The American government is investigating whether Al-Qaeda’s number two has been killed in Syria, an official told AFP Tuesday, amid reports of a US strike in or around Idlib.
The official, who spoke on condition of anonymity, said that agencies were working to confirm whether Abu Khayr al-Masri is dead, in what would be a major counterterrorism coup.
Masri was a son-in-law of Qaeda founder Osama bin Laden and was believed to be deputy to the group’s current leader Ayman al-Zawahiri.
Egypt-born al-Masri, 59, was one of the most prominent figures in Al-Qaeda to have roots in the era before the September 1, 2001 attacks, according to the Soufan Group, a private security and intelligence consultancy.
“It was in al-Masri’s guesthouse in Kabul, Afghanistan, that Khalid Sheikh Mohammed briefed top Al-Qaeda leaders about the planning of the September 11, 2001 attacks,” the Soufan Group said.
His presence in Syria’s northwestern Idlib underscored the importance the country has gained in Qaeda’s strategy, analysts said.
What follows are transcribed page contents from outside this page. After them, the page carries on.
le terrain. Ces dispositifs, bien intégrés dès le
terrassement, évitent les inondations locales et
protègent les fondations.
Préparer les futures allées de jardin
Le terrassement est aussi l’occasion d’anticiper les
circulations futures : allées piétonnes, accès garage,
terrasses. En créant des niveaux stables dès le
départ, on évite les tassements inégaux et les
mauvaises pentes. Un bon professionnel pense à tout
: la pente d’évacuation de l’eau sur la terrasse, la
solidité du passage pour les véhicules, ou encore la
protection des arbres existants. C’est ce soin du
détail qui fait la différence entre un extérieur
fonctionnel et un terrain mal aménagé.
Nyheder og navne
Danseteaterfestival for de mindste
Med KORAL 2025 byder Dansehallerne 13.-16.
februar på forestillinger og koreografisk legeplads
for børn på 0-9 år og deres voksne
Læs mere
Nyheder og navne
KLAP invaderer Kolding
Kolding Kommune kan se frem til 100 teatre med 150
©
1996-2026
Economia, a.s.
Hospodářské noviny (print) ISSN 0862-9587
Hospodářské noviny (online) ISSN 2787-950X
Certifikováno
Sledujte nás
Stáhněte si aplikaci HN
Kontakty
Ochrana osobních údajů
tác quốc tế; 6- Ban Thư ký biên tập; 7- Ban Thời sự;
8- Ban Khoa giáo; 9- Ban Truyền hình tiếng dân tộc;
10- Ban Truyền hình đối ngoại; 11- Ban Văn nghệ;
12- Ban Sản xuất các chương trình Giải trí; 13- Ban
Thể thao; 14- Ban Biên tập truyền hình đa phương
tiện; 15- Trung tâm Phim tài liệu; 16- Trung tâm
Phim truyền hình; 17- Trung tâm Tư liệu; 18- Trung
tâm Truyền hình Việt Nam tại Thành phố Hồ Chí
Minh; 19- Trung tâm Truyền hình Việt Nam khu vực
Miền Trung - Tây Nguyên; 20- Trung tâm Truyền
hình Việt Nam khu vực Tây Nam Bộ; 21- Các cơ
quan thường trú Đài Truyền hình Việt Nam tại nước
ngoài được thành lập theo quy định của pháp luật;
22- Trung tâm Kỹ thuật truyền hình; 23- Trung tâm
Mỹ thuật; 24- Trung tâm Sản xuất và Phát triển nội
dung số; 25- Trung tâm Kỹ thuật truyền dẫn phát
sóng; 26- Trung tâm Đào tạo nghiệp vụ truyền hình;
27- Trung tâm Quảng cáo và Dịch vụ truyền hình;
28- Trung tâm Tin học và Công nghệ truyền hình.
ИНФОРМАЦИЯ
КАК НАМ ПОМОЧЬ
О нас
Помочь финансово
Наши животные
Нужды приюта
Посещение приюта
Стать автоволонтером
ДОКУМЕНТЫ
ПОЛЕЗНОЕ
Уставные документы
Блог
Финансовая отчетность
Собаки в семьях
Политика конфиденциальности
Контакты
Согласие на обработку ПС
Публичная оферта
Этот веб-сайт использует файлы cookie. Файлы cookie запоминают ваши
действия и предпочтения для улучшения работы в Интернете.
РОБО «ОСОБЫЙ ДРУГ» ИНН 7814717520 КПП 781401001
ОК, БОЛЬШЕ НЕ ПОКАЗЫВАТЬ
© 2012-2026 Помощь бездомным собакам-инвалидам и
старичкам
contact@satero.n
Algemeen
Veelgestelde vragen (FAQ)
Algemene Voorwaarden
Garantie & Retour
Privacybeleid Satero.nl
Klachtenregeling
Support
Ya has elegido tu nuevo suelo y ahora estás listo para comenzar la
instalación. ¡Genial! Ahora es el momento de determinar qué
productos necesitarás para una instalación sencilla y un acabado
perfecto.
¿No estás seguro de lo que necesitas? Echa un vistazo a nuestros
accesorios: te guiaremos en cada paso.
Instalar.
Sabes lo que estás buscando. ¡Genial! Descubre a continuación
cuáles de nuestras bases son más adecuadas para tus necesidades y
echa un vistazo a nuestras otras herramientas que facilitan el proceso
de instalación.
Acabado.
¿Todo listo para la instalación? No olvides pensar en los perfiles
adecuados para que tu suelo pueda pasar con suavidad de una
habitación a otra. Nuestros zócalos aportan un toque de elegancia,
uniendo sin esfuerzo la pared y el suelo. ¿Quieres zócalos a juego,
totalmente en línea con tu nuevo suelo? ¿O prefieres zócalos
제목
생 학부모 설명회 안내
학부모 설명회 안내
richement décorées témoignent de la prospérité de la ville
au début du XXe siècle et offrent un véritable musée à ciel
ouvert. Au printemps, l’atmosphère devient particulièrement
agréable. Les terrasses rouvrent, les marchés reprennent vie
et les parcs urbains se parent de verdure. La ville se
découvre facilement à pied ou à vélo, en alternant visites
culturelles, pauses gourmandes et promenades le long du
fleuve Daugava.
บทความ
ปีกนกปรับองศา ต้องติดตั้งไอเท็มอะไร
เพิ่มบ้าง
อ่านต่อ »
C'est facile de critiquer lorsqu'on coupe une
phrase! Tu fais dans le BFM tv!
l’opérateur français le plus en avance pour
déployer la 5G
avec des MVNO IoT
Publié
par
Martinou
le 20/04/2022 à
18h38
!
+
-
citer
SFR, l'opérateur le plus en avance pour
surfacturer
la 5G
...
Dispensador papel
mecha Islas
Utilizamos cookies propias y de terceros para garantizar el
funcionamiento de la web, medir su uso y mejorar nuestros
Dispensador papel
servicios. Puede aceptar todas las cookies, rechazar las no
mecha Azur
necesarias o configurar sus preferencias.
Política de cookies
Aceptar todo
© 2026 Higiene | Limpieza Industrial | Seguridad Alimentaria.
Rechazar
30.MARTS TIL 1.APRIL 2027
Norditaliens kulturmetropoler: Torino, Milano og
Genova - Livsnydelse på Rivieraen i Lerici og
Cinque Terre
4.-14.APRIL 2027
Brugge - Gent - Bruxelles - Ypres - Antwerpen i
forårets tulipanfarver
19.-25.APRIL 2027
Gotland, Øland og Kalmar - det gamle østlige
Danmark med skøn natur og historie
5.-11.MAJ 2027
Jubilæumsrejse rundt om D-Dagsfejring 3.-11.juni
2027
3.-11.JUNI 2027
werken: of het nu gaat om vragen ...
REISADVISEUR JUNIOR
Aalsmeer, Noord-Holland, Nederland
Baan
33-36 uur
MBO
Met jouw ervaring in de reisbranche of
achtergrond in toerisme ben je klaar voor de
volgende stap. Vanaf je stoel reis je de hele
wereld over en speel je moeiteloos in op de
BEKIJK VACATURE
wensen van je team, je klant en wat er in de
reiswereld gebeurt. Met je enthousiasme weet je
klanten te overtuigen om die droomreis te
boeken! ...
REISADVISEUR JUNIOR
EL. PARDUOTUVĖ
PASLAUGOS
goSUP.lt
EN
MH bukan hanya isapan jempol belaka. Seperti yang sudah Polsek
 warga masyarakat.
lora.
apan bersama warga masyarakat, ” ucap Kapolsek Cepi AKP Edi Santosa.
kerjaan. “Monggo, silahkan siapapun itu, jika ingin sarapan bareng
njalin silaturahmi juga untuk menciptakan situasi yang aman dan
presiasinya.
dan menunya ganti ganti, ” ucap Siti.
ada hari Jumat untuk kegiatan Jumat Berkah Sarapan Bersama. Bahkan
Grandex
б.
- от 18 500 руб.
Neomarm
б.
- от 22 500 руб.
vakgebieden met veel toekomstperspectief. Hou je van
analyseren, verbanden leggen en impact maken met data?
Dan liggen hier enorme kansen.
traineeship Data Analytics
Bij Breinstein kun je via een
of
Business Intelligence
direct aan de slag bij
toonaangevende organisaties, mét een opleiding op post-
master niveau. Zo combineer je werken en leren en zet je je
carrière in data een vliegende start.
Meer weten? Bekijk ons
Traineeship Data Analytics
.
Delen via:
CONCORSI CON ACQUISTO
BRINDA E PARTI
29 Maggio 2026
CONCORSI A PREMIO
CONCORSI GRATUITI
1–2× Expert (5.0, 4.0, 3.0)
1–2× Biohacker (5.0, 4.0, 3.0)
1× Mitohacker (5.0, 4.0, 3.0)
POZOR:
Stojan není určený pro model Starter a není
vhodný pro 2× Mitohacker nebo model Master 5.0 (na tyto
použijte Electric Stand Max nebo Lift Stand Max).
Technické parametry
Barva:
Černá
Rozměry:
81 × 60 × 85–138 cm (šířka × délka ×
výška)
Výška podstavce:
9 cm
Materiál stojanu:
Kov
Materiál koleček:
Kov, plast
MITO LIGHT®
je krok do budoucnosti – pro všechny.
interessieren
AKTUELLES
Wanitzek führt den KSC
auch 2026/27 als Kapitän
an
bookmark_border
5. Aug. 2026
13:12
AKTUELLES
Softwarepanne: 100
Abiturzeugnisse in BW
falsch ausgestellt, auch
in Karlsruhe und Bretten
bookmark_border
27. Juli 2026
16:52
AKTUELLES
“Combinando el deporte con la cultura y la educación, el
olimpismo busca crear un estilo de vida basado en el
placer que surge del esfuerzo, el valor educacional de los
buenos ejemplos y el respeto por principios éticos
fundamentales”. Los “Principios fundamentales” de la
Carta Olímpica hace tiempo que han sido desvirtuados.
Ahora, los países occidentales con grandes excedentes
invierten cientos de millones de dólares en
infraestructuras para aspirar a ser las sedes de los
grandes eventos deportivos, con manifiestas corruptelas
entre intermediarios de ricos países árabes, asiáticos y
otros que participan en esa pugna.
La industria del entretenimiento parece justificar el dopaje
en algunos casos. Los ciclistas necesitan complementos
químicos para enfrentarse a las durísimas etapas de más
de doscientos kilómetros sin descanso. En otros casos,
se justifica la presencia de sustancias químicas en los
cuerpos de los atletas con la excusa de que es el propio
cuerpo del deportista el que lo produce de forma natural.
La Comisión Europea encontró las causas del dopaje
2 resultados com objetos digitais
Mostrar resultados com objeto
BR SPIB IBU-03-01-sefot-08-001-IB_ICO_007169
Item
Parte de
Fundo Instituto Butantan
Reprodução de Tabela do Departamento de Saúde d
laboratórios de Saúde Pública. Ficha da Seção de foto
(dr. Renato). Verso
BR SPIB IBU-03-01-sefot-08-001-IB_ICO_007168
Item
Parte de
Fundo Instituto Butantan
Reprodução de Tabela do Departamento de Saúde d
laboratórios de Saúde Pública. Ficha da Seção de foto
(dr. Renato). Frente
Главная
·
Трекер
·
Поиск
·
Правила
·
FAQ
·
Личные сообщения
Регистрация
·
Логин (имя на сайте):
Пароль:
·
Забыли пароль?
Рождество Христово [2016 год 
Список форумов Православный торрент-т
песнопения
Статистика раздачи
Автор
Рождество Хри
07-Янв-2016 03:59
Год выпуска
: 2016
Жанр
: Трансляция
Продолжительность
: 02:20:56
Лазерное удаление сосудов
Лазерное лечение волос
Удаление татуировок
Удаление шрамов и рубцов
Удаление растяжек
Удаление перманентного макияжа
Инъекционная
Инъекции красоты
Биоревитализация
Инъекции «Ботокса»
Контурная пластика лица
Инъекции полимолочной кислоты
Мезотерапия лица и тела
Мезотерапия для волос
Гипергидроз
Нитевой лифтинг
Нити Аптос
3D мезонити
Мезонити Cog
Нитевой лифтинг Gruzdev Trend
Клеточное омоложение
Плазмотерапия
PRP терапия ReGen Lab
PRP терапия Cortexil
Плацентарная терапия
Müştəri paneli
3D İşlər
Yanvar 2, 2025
Al-Masri, also known as Abdullah Muhammad Rajab Abdulrahman, joined Zawahiri in the Egyptian Islamic Jihad group in the 1980s before they enlisted with Bin Laden in the 1990s.
US intelligence believe Masri was involved in the 1998 bombings of US embassies in Kenya and Tanzania.
He was detained with several other Qaeda figures in 2003 in Iran and held until 2015, when they were traded for the release of an Iranian diplomat who had been seized by Al-Qaeda’s Yemen branch.